Question

let f(x)=x^{4x}. use logarithmic differentiation to determine the derivative. f(x)= f(1)=

Explanation:

Step1: Take natural - log of both sides

Let $y = f(x)=x^{4x}$. Then $\ln y=\ln(x^{4x})$. Using the property of logarithms $\ln(a^b)=b\ln(a)$, we have $\ln y = 4x\ln x$.

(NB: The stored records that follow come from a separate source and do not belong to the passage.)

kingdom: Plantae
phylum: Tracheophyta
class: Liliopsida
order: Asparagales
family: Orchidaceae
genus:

Step2: Differentiate both sides with respect to $x$

The derivative of the left - hand side is $\frac{1}{y}y'$ by the chain rule. For the right - hand side, use the product rule $(uv)' = u'v+uv'$, where $u = 4x$ and $v=\ln x$. $u' = 4$ and $v'=\frac{1}{x}$. So $(4x\ln x)'=4\ln x + 4x\cdot\frac{1}{x}=4\ln x + 4$. Thus, $\frac{1}{y}y'=4\ln x + 4$.

Step3: Solve for $y'$

Multiply both sides by $y$ to get $y'=y(4\ln x + 4)$. Since $y = x^{4x}$, then $f'(x)=x^{4x}(4\ln x + 4)$.

Step4: Find $f'(1)$

Substitute $x = 1$ into $f'(x)$. Since $\ln(1)=0$, then $f'(1)=1^{4\times1}(4\ln(1)+4)=1\times(0 + 4)=4$.

Answer:

$f'(x)=x^{4x}(4\ln x + 4)$
$f'(1)=4$